Cuando el calor empezó a apretar se sentaron bajo la sombra de un árbol a esperar que refrescara.
—Esas personas son peligrosas, Darel. No debes acercarte a ellas.
—¿Podrían hechizarme como a los caballos?
—Peor, podrían separarte de la familia y llevarte lejos, muy lejos. —La mirada de Kora parecía haberse ido a ese lejano lugar.
—¿Más allá del río?
—Sí. A varios días de marcha, hasta llegar a un río que solo tiene una orilla y que es tan profundo que no puede cruzarse.
—¿Por qué dejaste la tribu y te fuiste con esas personas?
—Me obligaron. Aparecieron un día sobre sus caballos, con unas lanzas de fuego y mataron a los que intentaron defenderse. Al resto nos encadenaron y nos hicieron caminar durante días. Algunos murieron por el camino.
Kora parecía perdido en sus recuerdos y Darel, aguantándose las ganas de preguntar, no quiso interrumpirlo.
—A los niños también se los llevaron —siguió contándole Kora—. Al llegar, les vistieron con ropas y les obligaron a aprender otra lengua y otras historias. Olvidaron la Tjukurpa (ley de la Creación según los Ananga) y dejaron de ser Anangas. Pero la piel no se les volvió blanca, ni el pelo se les estiró.
—¿Qué fue de ellos?
—Al hacerse mayores, los hombres blancos no los querían en sus pueblos y cuando volvieron con las tribus no los reconocieron. No podían comunicarse, no sabían cazar, no conocían la ley. Perdieron su lugar en el mundo.
Darel fue a preguntar algo más, pero su abuelo siguió hablando.
—Por eso es importante recordar tus orígenes, saber de dónde vienes y a dónde perteneces. Nunca olvides eso, Darel, así siempre tendrás un lugar al que volver.
—Sí, abuelo. Y tú, ¿cómo conseguiste volver?
—Yo era joven y fuerte, y me obligaron a hacer cosas para ellos. Tuve que aprender a nadar, a moverme como los peces. Cada día me metía en ese río tan ancho y tan profundo, que ellos llaman mar, y sacaba perlas del fondo.
—¿Qué son perlas?
—Son como piedras pequeñas y redondas de color blanco. Esas personas se volvían locas por ellas.
—¿A qué saben?
—No se comen, Darel.
—Y entonces, ¿por qué les gustaban tanto?

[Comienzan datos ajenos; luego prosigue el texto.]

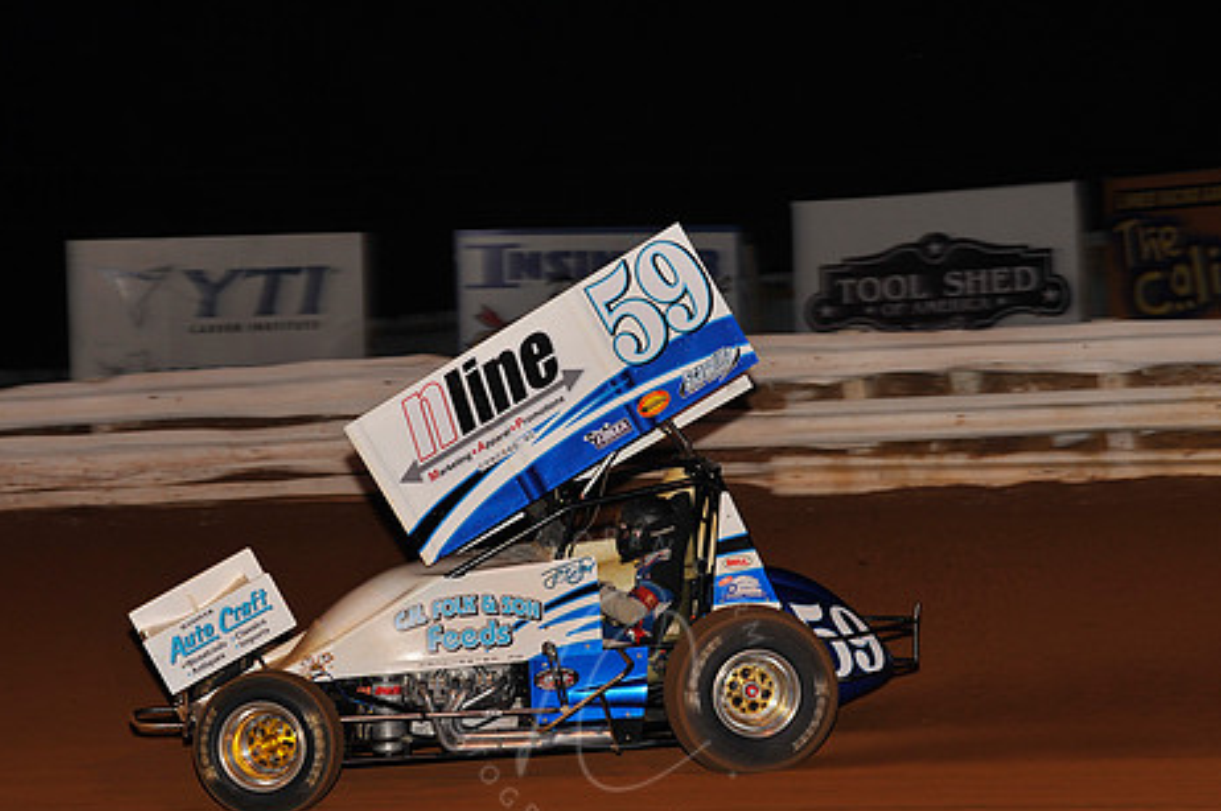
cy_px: 444
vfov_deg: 8.7
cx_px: 610
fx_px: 5319
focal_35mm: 157
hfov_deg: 13.1
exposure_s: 1/250
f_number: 5.6
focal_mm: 125
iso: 500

Kora no supo que contestar. Nunca había entendido el interés de los blancos por las perlas. Solo sabía que cuantas más conseguía, mejor comida le daban.
—Cuando ya no les serví para trabajar más, me dejaron marchar. Me costó mucho tiempo volver.
—¿Son todos malos? —preguntó el niño.
—Siempre quieren algo y se creen con derecho a tenerlo, sin importar las consecuencias. Cada vez son más —siguió contando el abuelo— y cada vez están más cerca. Lo que ha pasado hoy, volverá a pasar. Es posible que nos echen de nuestras tierras y que nos obliguen a vivir cómo ellos, pero nunca debes olvidar quién eres, Darel. Eso no te lo pueden quitar.
El sol había bajado, así que siguieron camino hacia la cueva. Su primer día de caza no había sido como había imaginado, pero tenía la sensación de haber aprendido algo mucho más valioso.